Последнее было сказано не ласково, а с полным отречением от путей мирного урегулирования.
– Ты, видимо, хочешь, чтобы это сделала я. Пришла после работы и ползала здесь у тебя по полу! Завтра я все это выкину, запомни, весь этот хлам на помойку!
– Здесь нет хлама! – перебил ее Джон.
– Здесь один хлам. Один хлам, запомни, и завтра я его выкину, – сказала она спокойно и бесповоротно, и вышла, хлопнув дверью.
– Ух, – сказал Джон, будто вышел из-под душа, – елки-палки!
Но дверь открылась снова.
– Это еще не все! – прокричал возмущенный голос. – Почему ты взял эти чашки? Я тебе запретила их брать! На кухне сколько хочешь нормальных чашек, почему надо брать самые лучшие?! Лень искать?
В ответ молчание.
– Конечно, свое ценится, чужое – нет. Вот так и образуется хаос, который у тебя в комнате.
Никакой реакции.
– Кстати, я тебе велела ехать в магазин, где деньги?!
– Здесь, здесь деньги, не истратил я их, не пропил, чего ты орешь!
Он поспешно вытащил из заднего кармана штанов смятые бумажки и протянул ей.
– Ты что, думаешь, я к тебе через весь этот мусор прыгать буду? Принеси и отдай в руки.
Он послушно исполнил приказание.
– Где ты был, я тебя спрашиваю?
– Гулял.
– Гулял? Весь день? И обедать не приходил?
Он промолчал.
– Ты меня с ума хочешь свести?! Отвечай: опять по городу шлялся, опять в милиции сидел?
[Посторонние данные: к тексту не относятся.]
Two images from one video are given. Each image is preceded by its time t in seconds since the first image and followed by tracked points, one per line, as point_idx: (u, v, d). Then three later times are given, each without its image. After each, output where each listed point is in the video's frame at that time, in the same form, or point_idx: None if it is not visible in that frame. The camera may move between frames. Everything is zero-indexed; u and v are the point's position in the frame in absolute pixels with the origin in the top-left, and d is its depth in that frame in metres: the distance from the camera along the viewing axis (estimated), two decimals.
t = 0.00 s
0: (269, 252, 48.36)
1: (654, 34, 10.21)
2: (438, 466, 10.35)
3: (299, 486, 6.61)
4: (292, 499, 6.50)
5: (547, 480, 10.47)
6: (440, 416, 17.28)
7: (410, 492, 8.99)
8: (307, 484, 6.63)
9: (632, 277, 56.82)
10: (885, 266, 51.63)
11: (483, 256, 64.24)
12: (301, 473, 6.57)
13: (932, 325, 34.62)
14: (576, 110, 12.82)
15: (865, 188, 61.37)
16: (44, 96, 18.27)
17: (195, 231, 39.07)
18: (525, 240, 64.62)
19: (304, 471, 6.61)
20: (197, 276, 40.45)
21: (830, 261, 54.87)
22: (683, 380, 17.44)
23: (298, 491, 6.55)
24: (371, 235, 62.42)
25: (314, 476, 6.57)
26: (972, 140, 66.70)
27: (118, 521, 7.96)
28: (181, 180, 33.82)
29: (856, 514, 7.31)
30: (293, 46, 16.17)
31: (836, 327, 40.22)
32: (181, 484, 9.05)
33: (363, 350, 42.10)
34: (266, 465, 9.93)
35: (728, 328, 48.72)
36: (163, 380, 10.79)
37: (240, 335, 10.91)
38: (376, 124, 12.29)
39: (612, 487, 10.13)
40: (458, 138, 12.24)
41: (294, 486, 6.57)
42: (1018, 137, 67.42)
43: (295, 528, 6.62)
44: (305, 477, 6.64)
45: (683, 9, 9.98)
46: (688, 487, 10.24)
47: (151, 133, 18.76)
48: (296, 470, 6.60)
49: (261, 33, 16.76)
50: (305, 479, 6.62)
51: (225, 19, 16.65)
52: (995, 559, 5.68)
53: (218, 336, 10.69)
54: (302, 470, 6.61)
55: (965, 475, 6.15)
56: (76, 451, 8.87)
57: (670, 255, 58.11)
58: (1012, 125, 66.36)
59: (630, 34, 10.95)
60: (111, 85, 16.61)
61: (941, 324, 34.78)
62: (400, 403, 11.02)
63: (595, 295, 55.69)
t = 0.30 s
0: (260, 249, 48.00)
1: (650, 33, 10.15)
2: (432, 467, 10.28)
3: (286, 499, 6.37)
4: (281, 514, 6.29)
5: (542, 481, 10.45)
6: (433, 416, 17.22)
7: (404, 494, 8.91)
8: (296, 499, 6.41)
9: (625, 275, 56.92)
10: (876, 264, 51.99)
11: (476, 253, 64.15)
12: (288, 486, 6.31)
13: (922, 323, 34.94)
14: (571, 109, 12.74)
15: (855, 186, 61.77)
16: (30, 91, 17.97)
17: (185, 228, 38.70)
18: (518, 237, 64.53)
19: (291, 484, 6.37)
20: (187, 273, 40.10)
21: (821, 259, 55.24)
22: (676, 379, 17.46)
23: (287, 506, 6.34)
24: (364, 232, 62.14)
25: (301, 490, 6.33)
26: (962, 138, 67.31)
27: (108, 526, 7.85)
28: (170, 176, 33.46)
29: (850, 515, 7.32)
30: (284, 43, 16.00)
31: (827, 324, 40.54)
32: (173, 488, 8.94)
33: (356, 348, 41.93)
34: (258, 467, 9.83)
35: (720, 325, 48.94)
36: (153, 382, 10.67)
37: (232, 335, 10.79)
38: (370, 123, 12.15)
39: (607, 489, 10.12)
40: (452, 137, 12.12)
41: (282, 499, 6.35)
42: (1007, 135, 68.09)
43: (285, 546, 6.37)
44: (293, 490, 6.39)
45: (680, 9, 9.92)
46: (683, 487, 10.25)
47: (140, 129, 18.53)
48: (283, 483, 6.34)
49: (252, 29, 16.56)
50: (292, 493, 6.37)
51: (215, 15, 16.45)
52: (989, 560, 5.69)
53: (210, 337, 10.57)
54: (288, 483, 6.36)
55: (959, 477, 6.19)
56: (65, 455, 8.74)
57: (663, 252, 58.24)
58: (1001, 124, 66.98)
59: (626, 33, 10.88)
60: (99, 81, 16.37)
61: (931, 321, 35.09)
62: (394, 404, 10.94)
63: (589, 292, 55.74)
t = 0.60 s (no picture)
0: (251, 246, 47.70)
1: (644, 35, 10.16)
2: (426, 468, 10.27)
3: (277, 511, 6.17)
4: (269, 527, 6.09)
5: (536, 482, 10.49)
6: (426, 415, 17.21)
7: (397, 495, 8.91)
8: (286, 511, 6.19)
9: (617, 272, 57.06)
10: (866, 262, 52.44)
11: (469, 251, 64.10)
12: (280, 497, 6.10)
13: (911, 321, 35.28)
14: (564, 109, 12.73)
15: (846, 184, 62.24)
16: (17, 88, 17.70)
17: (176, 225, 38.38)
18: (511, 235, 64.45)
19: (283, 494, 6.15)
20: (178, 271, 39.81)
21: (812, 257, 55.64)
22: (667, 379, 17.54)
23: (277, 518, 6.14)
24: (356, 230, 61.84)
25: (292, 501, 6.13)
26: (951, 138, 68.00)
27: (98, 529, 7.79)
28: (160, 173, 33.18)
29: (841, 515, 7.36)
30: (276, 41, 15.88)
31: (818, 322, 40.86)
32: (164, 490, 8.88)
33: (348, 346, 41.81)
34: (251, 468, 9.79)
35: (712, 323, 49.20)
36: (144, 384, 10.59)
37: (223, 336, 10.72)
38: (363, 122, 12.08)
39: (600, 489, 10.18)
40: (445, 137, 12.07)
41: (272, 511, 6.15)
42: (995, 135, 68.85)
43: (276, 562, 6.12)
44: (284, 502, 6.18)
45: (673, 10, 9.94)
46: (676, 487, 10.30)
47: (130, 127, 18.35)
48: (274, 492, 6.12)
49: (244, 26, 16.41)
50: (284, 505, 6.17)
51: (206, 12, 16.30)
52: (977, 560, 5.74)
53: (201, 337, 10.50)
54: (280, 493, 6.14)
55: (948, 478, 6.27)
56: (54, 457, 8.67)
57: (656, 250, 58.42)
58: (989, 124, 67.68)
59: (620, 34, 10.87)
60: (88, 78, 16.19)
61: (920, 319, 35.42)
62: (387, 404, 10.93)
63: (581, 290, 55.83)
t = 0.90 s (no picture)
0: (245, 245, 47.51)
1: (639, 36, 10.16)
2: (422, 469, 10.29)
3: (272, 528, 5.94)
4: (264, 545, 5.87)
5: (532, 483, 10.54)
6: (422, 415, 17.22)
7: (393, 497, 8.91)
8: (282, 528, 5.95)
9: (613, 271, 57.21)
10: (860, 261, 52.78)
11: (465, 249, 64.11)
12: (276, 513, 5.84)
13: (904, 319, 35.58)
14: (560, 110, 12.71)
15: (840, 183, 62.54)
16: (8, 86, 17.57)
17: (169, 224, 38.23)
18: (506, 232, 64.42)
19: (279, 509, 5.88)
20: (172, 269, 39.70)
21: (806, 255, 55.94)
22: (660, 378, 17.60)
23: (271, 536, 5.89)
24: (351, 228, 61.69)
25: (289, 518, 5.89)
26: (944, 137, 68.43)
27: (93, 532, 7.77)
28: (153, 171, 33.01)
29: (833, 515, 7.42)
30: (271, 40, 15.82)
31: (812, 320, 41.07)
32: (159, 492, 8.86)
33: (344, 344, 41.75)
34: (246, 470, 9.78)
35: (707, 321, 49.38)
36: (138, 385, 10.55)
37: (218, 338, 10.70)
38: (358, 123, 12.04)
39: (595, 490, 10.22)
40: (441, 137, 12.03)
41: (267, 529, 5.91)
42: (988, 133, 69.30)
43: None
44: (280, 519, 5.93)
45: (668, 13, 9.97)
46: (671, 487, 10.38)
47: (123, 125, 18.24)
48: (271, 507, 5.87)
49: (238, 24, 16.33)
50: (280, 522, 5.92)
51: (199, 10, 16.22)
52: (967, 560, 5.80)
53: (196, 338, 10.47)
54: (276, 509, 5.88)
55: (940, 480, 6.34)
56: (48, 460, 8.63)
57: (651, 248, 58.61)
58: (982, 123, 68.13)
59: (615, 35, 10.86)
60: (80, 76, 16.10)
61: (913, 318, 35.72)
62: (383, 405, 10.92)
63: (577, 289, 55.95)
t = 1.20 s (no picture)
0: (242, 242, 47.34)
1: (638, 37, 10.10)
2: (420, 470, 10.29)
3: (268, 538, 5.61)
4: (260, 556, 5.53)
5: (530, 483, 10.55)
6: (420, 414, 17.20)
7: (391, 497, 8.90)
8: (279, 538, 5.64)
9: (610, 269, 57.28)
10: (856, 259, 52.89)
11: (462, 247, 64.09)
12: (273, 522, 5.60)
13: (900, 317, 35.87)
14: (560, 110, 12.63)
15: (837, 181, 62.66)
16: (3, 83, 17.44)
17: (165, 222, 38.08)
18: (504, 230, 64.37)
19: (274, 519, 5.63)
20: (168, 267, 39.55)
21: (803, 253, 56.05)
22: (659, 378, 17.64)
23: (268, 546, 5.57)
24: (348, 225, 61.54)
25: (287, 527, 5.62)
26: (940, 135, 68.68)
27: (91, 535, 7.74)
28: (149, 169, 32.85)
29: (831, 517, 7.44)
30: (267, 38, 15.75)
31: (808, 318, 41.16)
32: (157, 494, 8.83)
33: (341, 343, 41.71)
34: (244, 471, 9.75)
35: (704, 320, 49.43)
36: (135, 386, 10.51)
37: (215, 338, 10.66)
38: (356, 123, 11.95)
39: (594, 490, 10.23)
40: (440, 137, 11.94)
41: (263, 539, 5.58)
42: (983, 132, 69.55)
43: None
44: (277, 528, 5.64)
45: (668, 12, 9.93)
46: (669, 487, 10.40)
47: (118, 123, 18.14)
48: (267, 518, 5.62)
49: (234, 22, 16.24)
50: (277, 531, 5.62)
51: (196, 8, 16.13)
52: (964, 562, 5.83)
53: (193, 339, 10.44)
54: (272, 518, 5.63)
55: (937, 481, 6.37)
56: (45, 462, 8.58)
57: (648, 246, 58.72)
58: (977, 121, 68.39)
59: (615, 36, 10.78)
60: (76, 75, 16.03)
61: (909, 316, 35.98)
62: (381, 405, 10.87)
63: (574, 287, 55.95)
– Не сидел я нигде! Вот у него спроси. Скажи, что нигде я не сидел.
– На газоне сидел, видел я, утром на газоне сидел! – вдруг закричал кто-то из коридора.
Все оглянулись. В дверь заглядывал пренеприятный старикан с одутловатыми щеками в голубых сосудах и с совершенно лысым веснушчатым черепом.
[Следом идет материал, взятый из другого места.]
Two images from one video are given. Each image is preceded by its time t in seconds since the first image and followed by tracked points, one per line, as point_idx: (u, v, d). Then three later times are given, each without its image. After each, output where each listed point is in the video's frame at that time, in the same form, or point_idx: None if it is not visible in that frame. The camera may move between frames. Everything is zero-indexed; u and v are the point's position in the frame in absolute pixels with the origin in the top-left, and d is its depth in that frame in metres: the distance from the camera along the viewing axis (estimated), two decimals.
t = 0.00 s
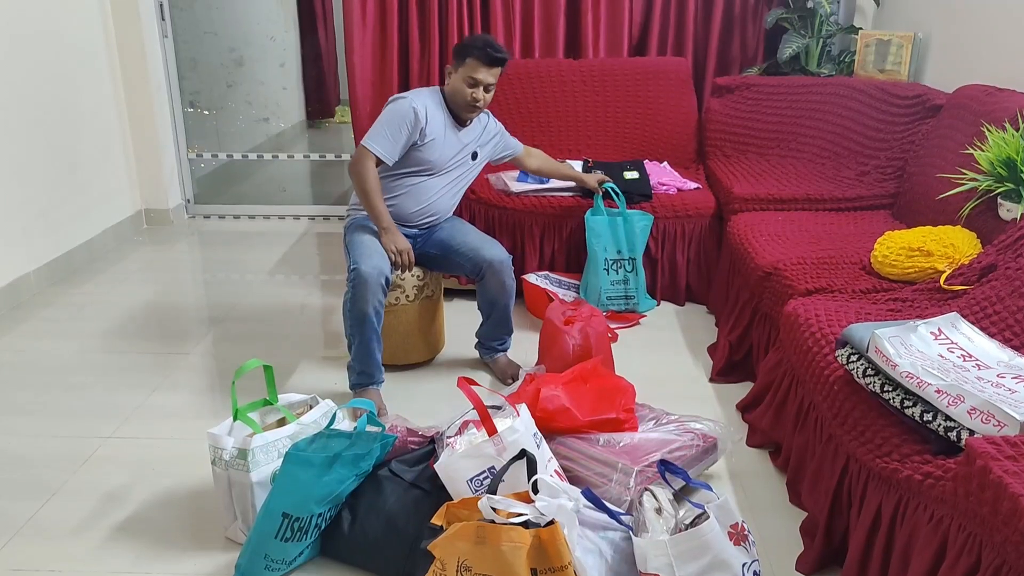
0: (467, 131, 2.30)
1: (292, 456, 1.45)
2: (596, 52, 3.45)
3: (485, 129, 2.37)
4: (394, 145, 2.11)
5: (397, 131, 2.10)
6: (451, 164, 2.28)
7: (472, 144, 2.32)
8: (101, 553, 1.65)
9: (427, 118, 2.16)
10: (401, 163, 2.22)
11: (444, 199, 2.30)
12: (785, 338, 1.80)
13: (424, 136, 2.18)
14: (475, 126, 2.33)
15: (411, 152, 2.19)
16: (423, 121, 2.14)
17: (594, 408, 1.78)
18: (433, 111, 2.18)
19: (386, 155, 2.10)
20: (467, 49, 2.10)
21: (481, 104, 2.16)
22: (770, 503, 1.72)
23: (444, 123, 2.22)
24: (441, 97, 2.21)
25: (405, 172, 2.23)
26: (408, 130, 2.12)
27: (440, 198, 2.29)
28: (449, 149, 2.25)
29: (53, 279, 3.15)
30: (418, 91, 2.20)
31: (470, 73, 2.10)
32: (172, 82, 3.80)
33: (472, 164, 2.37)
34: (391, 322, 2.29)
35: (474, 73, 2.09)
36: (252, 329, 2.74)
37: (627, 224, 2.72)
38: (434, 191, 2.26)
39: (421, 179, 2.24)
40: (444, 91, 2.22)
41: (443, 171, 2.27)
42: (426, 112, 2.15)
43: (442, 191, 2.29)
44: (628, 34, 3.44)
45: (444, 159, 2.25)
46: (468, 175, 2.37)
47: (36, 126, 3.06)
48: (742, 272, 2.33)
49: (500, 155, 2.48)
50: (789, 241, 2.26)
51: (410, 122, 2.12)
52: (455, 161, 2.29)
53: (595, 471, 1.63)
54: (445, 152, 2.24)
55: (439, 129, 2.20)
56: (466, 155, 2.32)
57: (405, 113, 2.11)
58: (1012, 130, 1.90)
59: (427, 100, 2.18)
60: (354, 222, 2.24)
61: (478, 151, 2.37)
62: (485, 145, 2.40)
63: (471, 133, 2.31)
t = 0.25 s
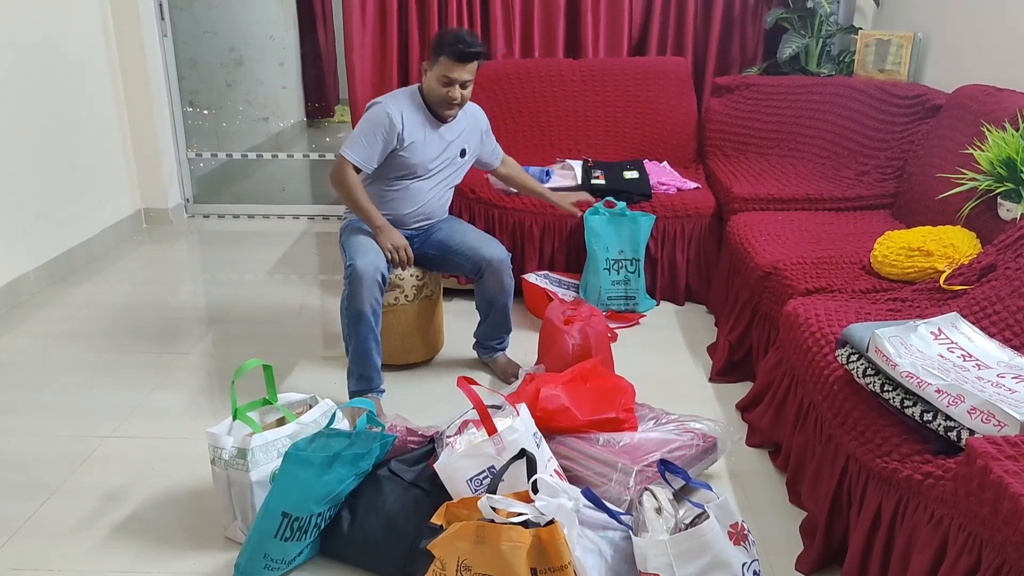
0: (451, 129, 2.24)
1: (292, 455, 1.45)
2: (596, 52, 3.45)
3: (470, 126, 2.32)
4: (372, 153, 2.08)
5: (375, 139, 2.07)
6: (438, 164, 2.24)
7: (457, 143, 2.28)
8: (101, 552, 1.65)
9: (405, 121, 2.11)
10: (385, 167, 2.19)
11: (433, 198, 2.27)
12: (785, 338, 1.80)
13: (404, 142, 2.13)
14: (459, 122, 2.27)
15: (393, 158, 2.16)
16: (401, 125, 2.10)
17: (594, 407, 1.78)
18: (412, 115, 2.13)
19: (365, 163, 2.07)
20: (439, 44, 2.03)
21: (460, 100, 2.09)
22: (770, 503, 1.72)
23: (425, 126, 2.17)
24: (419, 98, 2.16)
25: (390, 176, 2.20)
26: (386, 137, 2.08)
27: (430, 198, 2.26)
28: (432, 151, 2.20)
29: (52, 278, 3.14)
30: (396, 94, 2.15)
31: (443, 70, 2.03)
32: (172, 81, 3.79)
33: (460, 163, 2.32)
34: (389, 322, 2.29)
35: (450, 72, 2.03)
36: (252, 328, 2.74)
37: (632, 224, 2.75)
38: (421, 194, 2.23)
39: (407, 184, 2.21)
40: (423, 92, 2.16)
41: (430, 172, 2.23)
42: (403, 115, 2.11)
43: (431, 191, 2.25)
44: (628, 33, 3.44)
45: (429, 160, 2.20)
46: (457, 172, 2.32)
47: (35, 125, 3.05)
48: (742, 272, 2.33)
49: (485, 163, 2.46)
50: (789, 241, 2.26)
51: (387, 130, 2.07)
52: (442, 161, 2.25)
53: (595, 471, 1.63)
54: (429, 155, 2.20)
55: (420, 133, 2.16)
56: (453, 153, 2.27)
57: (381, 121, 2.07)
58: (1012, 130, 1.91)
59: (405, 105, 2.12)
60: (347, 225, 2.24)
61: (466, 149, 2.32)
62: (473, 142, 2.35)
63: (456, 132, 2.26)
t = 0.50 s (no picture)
0: (439, 142, 2.18)
1: (292, 455, 1.45)
2: (596, 53, 3.45)
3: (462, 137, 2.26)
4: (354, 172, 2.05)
5: (357, 160, 2.04)
6: (427, 178, 2.19)
7: (449, 156, 2.22)
8: (101, 553, 1.65)
9: (388, 139, 2.07)
10: (373, 182, 2.16)
11: (425, 210, 2.24)
12: (785, 339, 1.80)
13: (389, 160, 2.10)
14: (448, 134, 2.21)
15: (379, 175, 2.13)
16: (383, 145, 2.06)
17: (594, 408, 1.78)
18: (397, 133, 2.09)
19: (347, 185, 2.05)
20: (421, 61, 1.96)
21: (447, 117, 2.02)
22: (770, 504, 1.72)
23: (411, 142, 2.12)
24: (404, 113, 2.10)
25: (378, 191, 2.18)
26: (369, 157, 2.05)
27: (420, 210, 2.23)
28: (420, 166, 2.16)
29: (52, 278, 3.15)
30: (383, 109, 2.10)
31: (428, 88, 1.96)
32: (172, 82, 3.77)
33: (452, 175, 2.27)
34: (389, 322, 2.30)
35: (435, 89, 1.96)
36: (252, 329, 2.74)
37: (632, 224, 2.77)
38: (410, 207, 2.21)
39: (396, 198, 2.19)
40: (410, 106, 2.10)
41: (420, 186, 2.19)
42: (385, 134, 2.06)
43: (421, 203, 2.22)
44: (628, 34, 3.44)
45: (416, 176, 2.16)
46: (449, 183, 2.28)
47: (36, 126, 3.06)
48: (742, 273, 2.34)
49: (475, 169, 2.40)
50: (788, 242, 2.27)
51: (369, 150, 2.04)
52: (431, 175, 2.20)
53: (595, 471, 1.63)
54: (416, 171, 2.16)
55: (405, 150, 2.11)
56: (443, 166, 2.22)
57: (363, 141, 2.03)
58: (1011, 131, 1.91)
59: (390, 121, 2.08)
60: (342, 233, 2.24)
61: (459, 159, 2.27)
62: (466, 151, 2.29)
63: (446, 145, 2.20)
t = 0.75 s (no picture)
0: (439, 151, 2.17)
1: (291, 454, 1.46)
2: (594, 53, 3.46)
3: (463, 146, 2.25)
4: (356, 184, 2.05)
5: (356, 171, 2.04)
6: (427, 187, 2.19)
7: (449, 164, 2.22)
8: (100, 552, 1.65)
9: (388, 151, 2.06)
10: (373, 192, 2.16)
11: (423, 217, 2.24)
12: (783, 338, 1.81)
13: (391, 171, 2.10)
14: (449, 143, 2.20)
15: (380, 185, 2.13)
16: (385, 157, 2.05)
17: (593, 407, 1.79)
18: (399, 144, 2.08)
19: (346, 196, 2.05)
20: (425, 74, 1.94)
21: (450, 130, 2.02)
22: (767, 502, 1.73)
23: (413, 154, 2.11)
24: (406, 123, 2.08)
25: (377, 199, 2.17)
26: (371, 169, 2.05)
27: (419, 218, 2.23)
28: (421, 177, 2.16)
29: (51, 278, 3.15)
30: (385, 120, 2.09)
31: (433, 101, 1.95)
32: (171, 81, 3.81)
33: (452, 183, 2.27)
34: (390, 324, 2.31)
35: (439, 102, 1.95)
36: (251, 328, 2.74)
37: (630, 224, 2.77)
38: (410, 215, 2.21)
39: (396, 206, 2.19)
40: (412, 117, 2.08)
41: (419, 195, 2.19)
42: (386, 146, 2.05)
43: (419, 211, 2.23)
44: (626, 34, 3.45)
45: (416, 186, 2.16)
46: (449, 190, 2.28)
47: (34, 125, 3.06)
48: (739, 272, 2.34)
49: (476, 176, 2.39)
50: (786, 242, 2.27)
51: (371, 162, 2.04)
52: (431, 184, 2.20)
53: (593, 470, 1.64)
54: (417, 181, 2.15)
55: (407, 161, 2.11)
56: (442, 175, 2.21)
57: (365, 153, 2.03)
58: (1008, 131, 1.91)
59: (392, 133, 2.07)
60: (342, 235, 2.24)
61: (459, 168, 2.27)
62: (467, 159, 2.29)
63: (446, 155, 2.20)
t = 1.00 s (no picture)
0: (438, 147, 2.17)
1: (291, 451, 1.46)
2: (595, 51, 3.46)
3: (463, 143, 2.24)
4: (351, 175, 2.06)
5: (352, 164, 2.05)
6: (424, 182, 2.19)
7: (448, 160, 2.21)
8: (99, 548, 1.66)
9: (385, 143, 2.07)
10: (371, 185, 2.17)
11: (421, 214, 2.24)
12: (781, 336, 1.81)
13: (386, 163, 2.10)
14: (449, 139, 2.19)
15: (376, 178, 2.13)
16: (380, 148, 2.06)
17: (591, 404, 1.79)
18: (394, 136, 2.08)
19: (342, 189, 2.06)
20: (429, 66, 1.94)
21: (452, 121, 2.03)
22: (765, 500, 1.73)
23: (409, 146, 2.11)
24: (404, 116, 2.09)
25: (375, 192, 2.18)
26: (366, 160, 2.06)
27: (417, 214, 2.23)
28: (418, 170, 2.15)
29: (52, 276, 3.15)
30: (382, 112, 2.10)
31: (437, 93, 1.95)
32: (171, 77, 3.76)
33: (452, 180, 2.26)
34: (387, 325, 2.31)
35: (444, 95, 1.95)
36: (252, 326, 2.75)
37: (630, 222, 2.78)
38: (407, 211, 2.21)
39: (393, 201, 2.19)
40: (410, 109, 2.09)
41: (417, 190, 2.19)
42: (382, 138, 2.06)
43: (418, 207, 2.22)
44: (627, 32, 3.45)
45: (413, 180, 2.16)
46: (448, 187, 2.27)
47: (36, 123, 3.07)
48: (739, 270, 2.35)
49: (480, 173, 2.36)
50: (784, 239, 2.28)
51: (366, 152, 2.05)
52: (428, 178, 2.20)
53: (591, 467, 1.64)
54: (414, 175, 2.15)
55: (403, 153, 2.11)
56: (441, 171, 2.21)
57: (360, 143, 2.04)
58: (1007, 129, 1.92)
59: (388, 124, 2.08)
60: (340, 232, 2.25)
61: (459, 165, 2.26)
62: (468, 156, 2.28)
63: (445, 150, 2.19)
– Филимон Иванович, не вмешивайтесь пожалуйста! – сказала джонова мама с досадой. –Мы с ним сами разберемся.
– И трешки на газировку стрелял! Якобы на газировку. Знаем мы, как это называется!
– Понятно, Филимон Иванович, я все поняла, теперь я сама с ним поговорю.
Пенсионер все смотрел в комнату, словно запоминал расположение вражеских частей.
– В армию его надо, в армию, – нудил он.
Джонова мамаша смело перебралась через мусор, собрала стоявшие по полу чашки и гордо вышла из комнаты, закрывая за собой дверь, отрезая их от назойливого Филимона Ивановича.
– Я положу их в мойку и вернусь, – сказала она на прощание. – И мы продолжим разговор.
Но когда она вернулась, чтобы продолжить разговор, никого в комнате не нашла.